Le coureur Russe arrive en fin de contrat et a été annoncé successivement chez Ineos puis Bora. Sera t-il toujours chez Astana-Premiertech en 2022 ?
Non, mais je laisse le soin à sa future équipe d'officialiser la chose.
Vous allez donc chercher un autre leader pour le remplacer ?
Forcément, il faut regarder ce qui se présente.
On a parlé d'un éventuel retour de Vincenzo Nibali. Qu'en est-il ?
On a discuté. Il a toujours de l'affection pour l'équipe et pourrait terminer sa carrière avec nous. On en a discuté avec nos sponsors italiens.
Et à ce jour, ça en reste à de la discussion ?
Oui.
Quand allez-vous commencer à communiquer sur les prolongations de contrat ?
Alexandre Vinokourov et Yana Seel travaillent là-dessus. D'un point de vue sportif, on a envoyé la liste des coureurs qu'on voudrait conserver. Maintenant, reste à voir sur le plan financier ce qu'il est possible de faire.
Passons désormais au Tour de France qui démarre ce samedi. Pour une fois, l'équipe n'aura pas d'ambition au classement général...
Oui, on va aborder ce Tour de France d'une autre manière en étant plus libre. C'est la première fois et on verra bien ce que ça donne. C'est peut-être mieux de gagner deux ou trois étapes que de finir huitième au général. Puis les années olympiques sont toujours particulières.
À ce titre, Alexey Lutsenko a montré sur le dernier Dauphiné qu'il était en forme. Cela doit vous rassurer après un début de saison compliqué ?
On savait pourquoi le début de saison allait être compliqué. Le programme a été boulversé avec les courses espagnoles qui ont été reportées. On a fait courir du coup les leaders en priorité mais ils n'étaient pas prévus pour être en forme à ce moment-là. On a tout remis à plat lors des derniers camps d’entraînements et on est bien reparti. On a fait pas mal de podiums, les qualités sont là puisqu'on se bat pour la victoire. Maintenant il ne reste plus qu'à concrétiser plus.

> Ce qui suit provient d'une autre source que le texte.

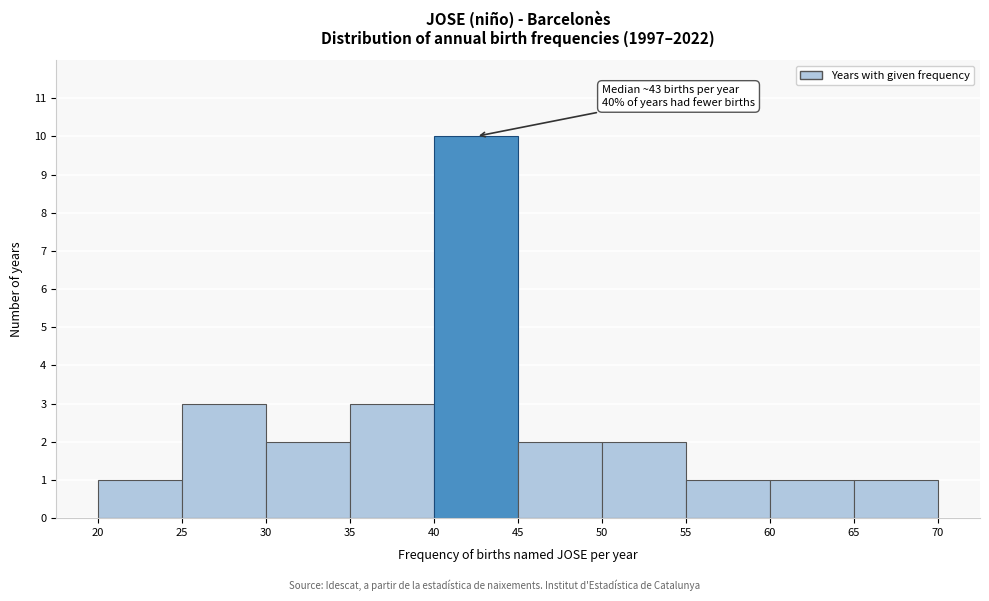

Over which range of the x-axis is the bar tallest?

40 to 45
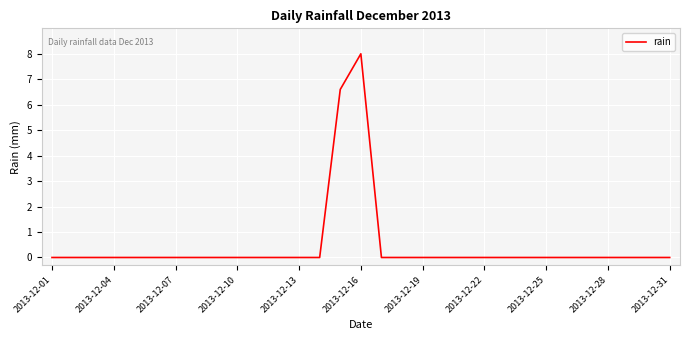

What is the difference between the maximum and minimum values?

8.0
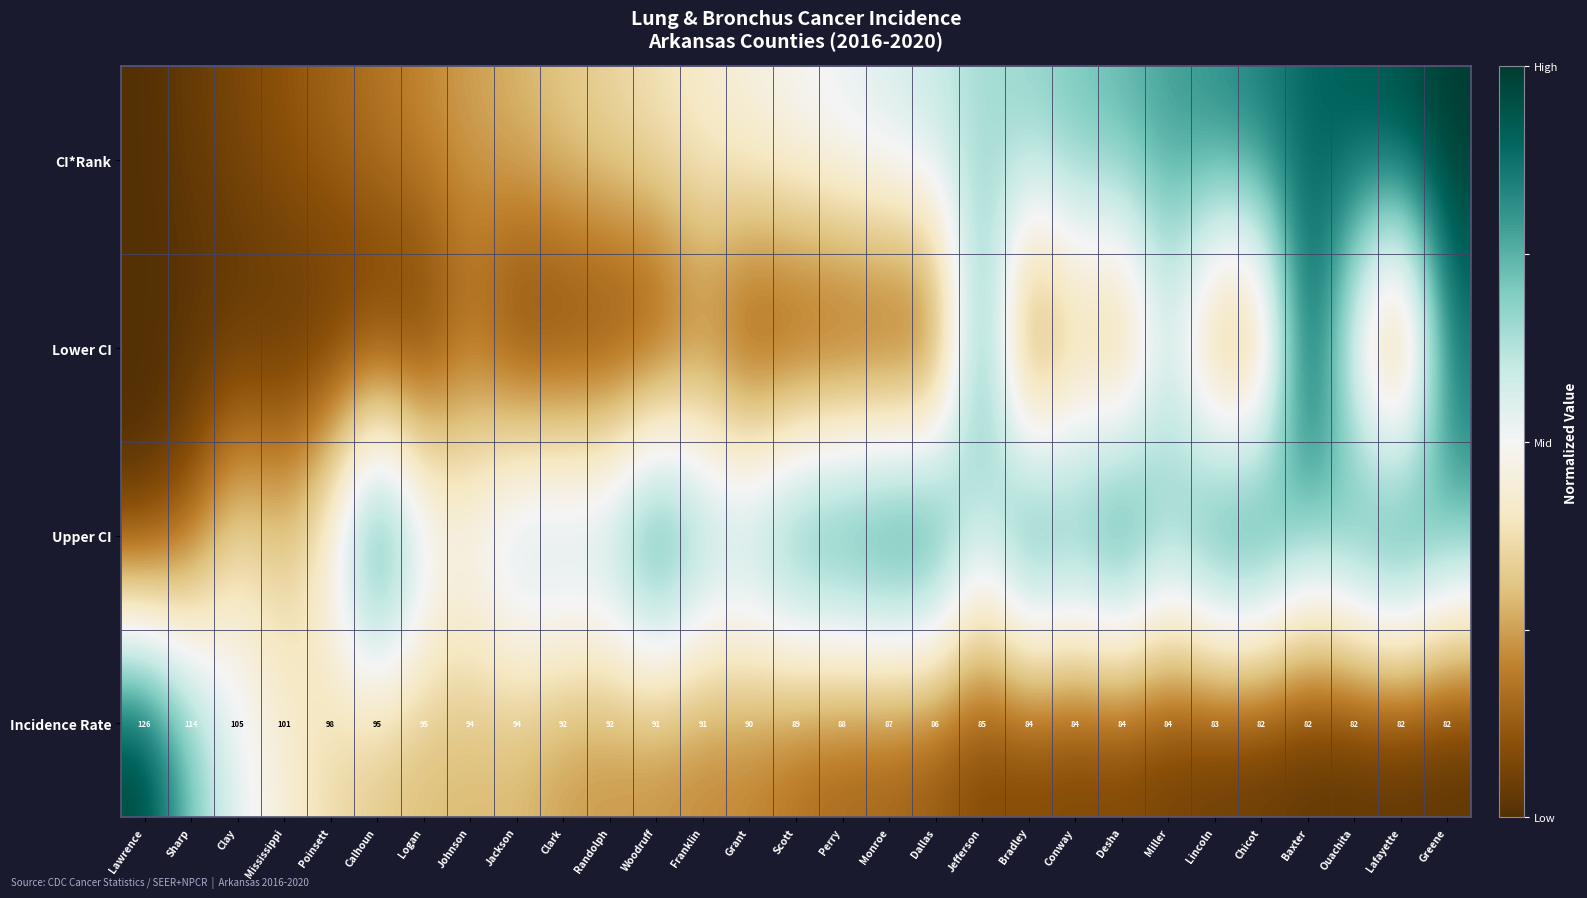

What is the difference between the highest and lowest values at Mississippi?

0.9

Ce n'est pas trop frustrant justement de passer si près de la victoire ?
Oui, mais c'est le sport. On a une quinzaine de deuxième places, parfois ce sont cinq millimètres qui font la différence. Ça ne veut pas dire qu'on est pas bon puisqu'on est dans le coup pour la gagne. Ça va finir par se déclencher. On a déjà eu un avant-goût au Dauphiné avec Lutsenko qui a gagné un beau chrono devant Ion Izagirre.
Astana-Premiertech semble avoir progressé cette saison dans ce domaine. C'est lié à un travail spécifique, au matériel ?
On n'a jamais arrêté. Depuis l'arrêt de notre collaboration avec Specialized, on a changé notre stratégie. On travaille auprès de nos fournisseurs de vélos. On a commencé avec Argon 18 puis Willier Triestina désormais.
À côté de ça, il y a la reconnaissance du parcours, le choix du matériel. Mais il y a des haut et des bas. Certains ont progressé, d'autres comme Jakob (Fuglsang) ont plus de mal comme on l'a vu sur le Tour de Suisse. Mais on n'a jamais arrêté de travailler. Puis on a la chance d'être bien accompagné par nos fournisseurs que ce soit Limar, Willier, Sidas, Northwave. Ils sont à l'écoute et améliorent leurs produits avec nous.
Revenons au Tour de France, quel est votre favori ?
Ça va certainement se jouer entre Ineos, Jumbo et UAE. Il ne faudra pas perdre de temps au cours de la première semaine. On connait la tactique d'Ineos qui est de prendre le maillot et de gérer leur course ensuite. Ce sont eux qui ont le collectif le plus solide. J'ai hâte de voir comment Roglic va courir avec l'expérience de ce qui est arrivé l'an dernier. L'an dernier, Roglic s'est pas méfié de Pogacar et a un peu tout fait pour finir sur le podium avec lui. On sait ce qu'il est advenu à la fin. Je pense que cette année il ne lui fera pas de cadeaux.